This is the debut full-length album of Luca Mortellaro, a very talented young artist of electronic and techno music. His first EP, Open House, was released in 2007, and he has since been featured on numerous mixes and a prominent member of the underground techno scene.
Wordplay for Working Bees is a cerebral album, to be sure, but it is penetrating in its darkness. I've never called the genre of "techno" a favorite, but this particular brand of techno, sometimes edging on idm, is beautiful. This is definitely one of my favorite new albums of 2011, and I'm excited to see what else Lucy creates.

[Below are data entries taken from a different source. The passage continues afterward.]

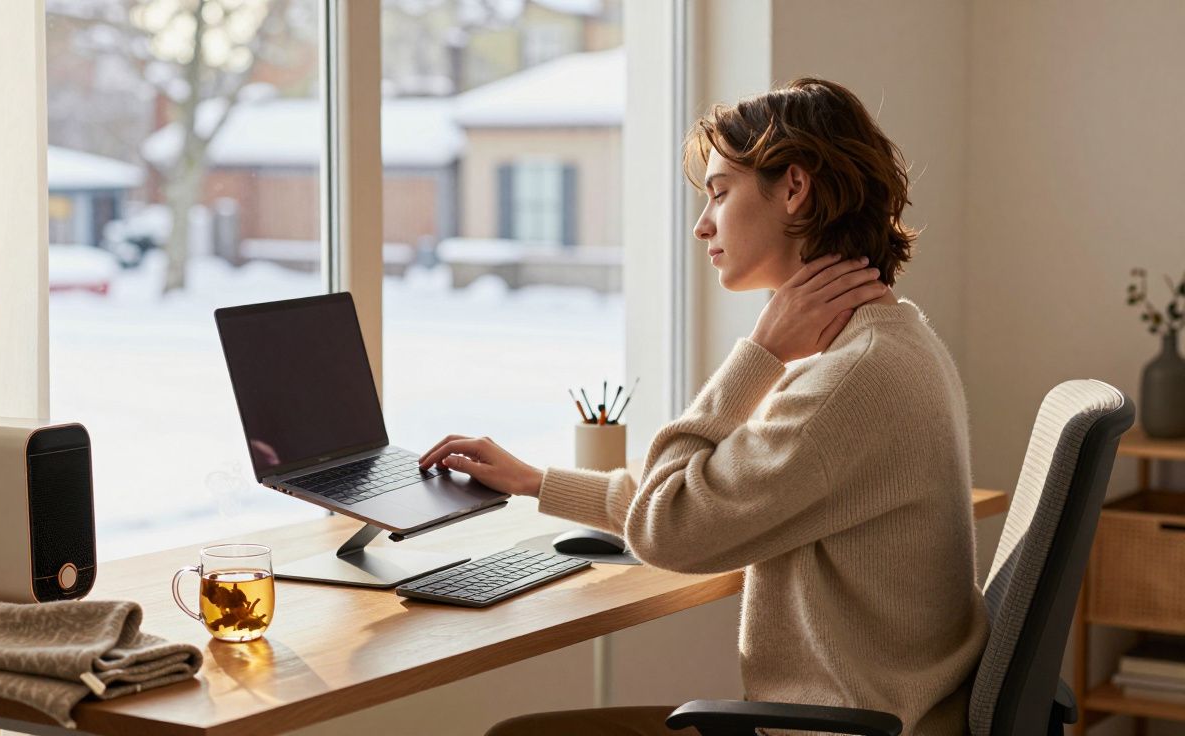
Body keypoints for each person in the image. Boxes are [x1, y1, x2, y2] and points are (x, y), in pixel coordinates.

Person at [418, 77, 989, 736]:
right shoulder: (892, 341)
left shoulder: (847, 382)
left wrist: (759, 355)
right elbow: (703, 501)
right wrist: (536, 482)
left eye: (719, 192)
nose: (702, 224)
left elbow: (669, 530)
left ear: (794, 189)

"The album often swings wildly from gorgeous interludes to foreboding atmospheres, where low frequencies bud and spore spontaneously. The beats are rarely predictable, sometimes not even danceable... That's not to say that Wordplay is all downcast weather and ruminative rumblings: The album's pumping midsection can be just as suffocating as it is warmly embracing, particularly the hissing field of locusts that surrounds the floating breakbeat in 'Bein' or the aural cement mixer that grounds 'Lav.'
Wordplay's defining feature is its immense and overwhelming sound design. Texture dominates over structure and rhythm. While definitely not an ambient album, it's easy enough to get lost in what's happening in or around the beats. It's something that anyone who loves electronic music, sound and sound manipulation, can fall in love with; when those microscopic fireworks burst blazing out of the percussion on 'Gas,' no one's going to care about time signatures or genre conventions. As techno continues to suffer through a bipolar identity crisis, fractured down the middle between minimal and, well, not minimal, it's producers like Lucy that prove just how far beyond those arbitrary boundaries the medium can be extended."